**PROBLEM TO SOLVE:**
Rewrite the data from the line containing "Sociaal-maatsch. dim., Econ./juridische" through the line containing "Richard Lavender", replacing "largest" with "greatest" and leaving everything else unchanged. Return only those lines.

**INFORMATION GIVEN:**
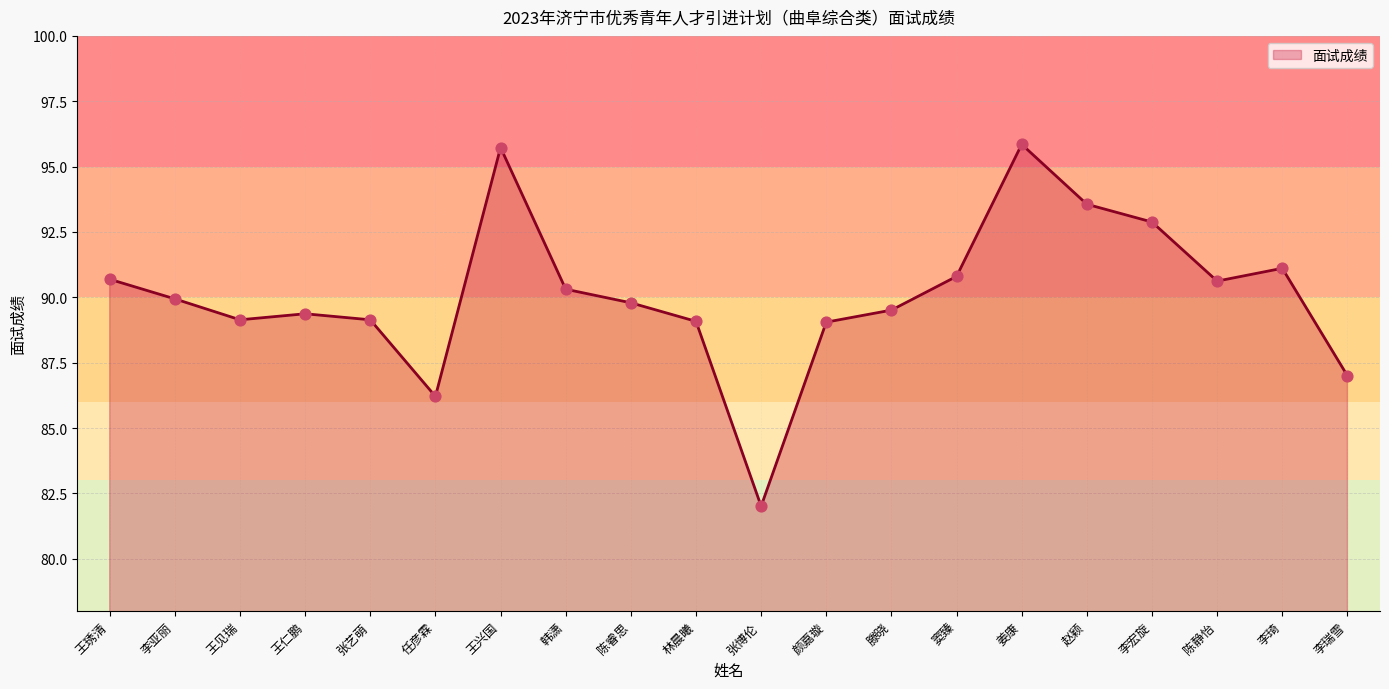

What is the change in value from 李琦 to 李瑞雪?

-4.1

--

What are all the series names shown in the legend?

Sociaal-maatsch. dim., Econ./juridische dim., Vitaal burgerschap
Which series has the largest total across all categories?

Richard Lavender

---

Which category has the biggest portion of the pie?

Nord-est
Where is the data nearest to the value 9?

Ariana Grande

**WRITTEN ANSWER:**
Sociaal-maatsch. dim., Econ./juridische dim., Vitaal burgerschap
Which series has the greatest total across all categories?

Richard Lavender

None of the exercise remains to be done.